John has used an ecosystem approach to managing habitats, seeking to find ways to benefit multiple species with careful, science-based management.  He used harvesting as a tool to create the young forest habitats which have become rare in Massachusetts to benefit many declining species, and worked with other agencies to increase the use of prescribed burning to restore rare pine barrens that are important to species such as whippoorwills and butterflies.  In other areas, large acreages of forest are being left to grow undisturbed to provide old forest habitats.

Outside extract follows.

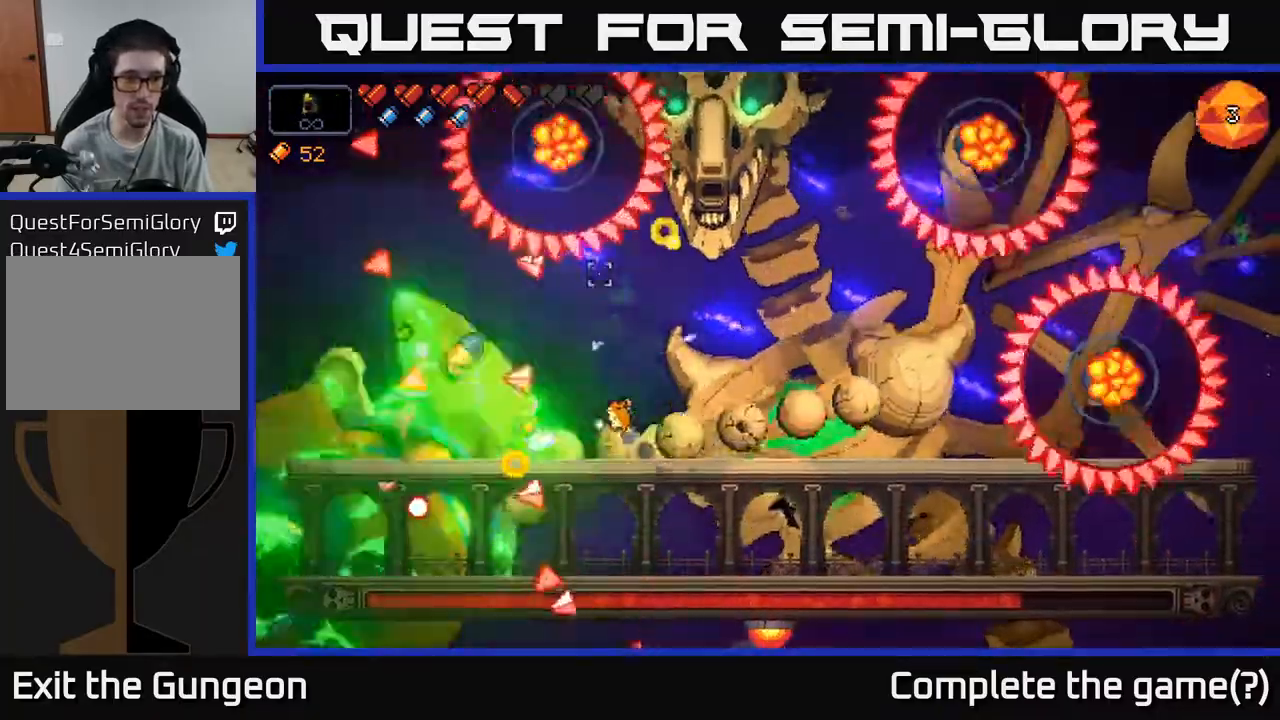
{"buttons": ["A", "R2"], "left_stick": "center", "right_stick": "up-right", "events": [[50, "A", "up"], [400, "A", "down"], [400, "left_stick", "center"]]}
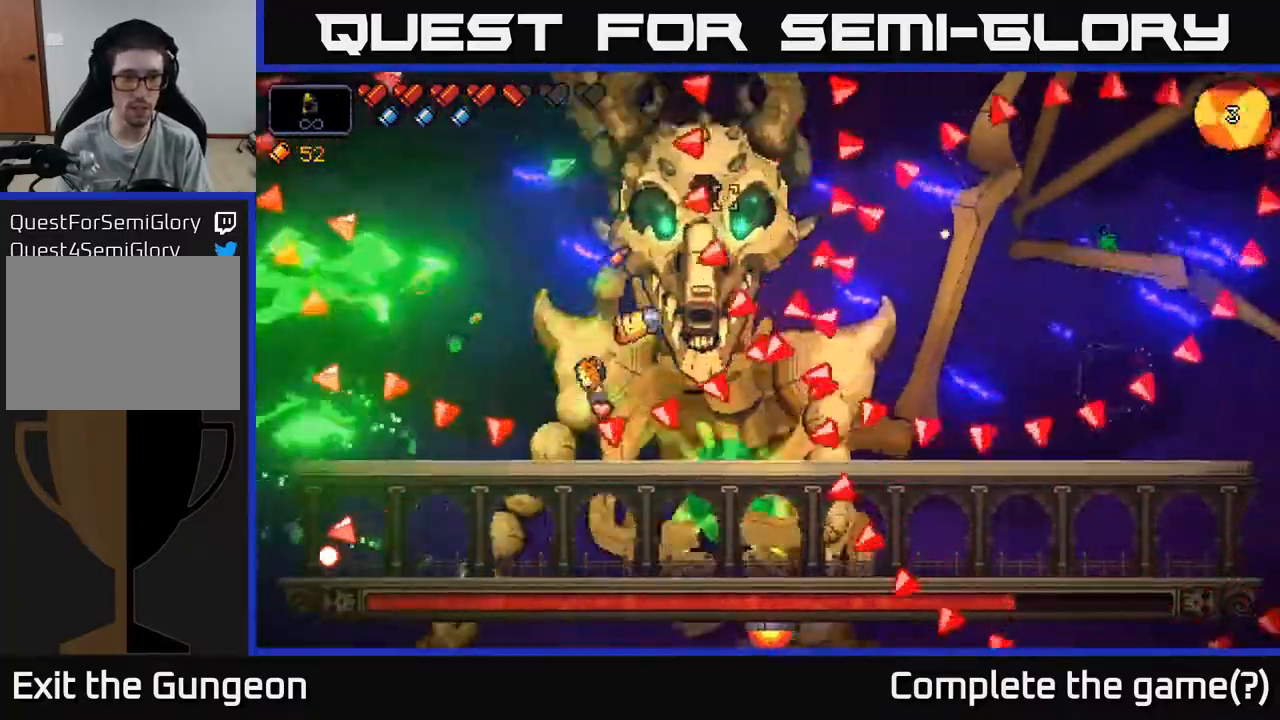
{"buttons": ["R2"], "left_stick": "right", "right_stick": "up-right", "events": [[33, "left_stick", "left"], [117, "A", "up"], [317, "left_stick", "center"], [400, "left_stick", "right"]]}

Recognizing that providing sufficient habitat for all the state’s at-risk species could not be done on state wildlife lands alone, John also spent many hours every year explaining the need for managing private lands to help declining species and how individual landowners could be involved. John began a series of habitat tours on wildlife management areas to show landowners and the public how different practices could be used to enhance different types of habitats.  And he and others at Mass Wildlife helped create a grant program for towns, land trusts, and private landowners to help them create more diverse habitats on the lands they manage.

“Anybody who has gone with John on a habitat tour has undoubtedly learned a lot about habitat needs and how wildlife uses different sites,” said Forest Alliance President Dicken Crane.  “I certainly learned an incredible amount from John walking through the woodlands my family sold to Fish & Wildlife.”

John’s passion for managing lands for threatened wildlife also led him to speak up about the need for active management of woodlands to meet the goals of the state’s Wildlife Action Plan and the benefits of science-based forest management.

John has been a tremendous steward of the state’s wildlife lands and current and future birders, hunters and wildlife lovers have and will benefit from his efforts.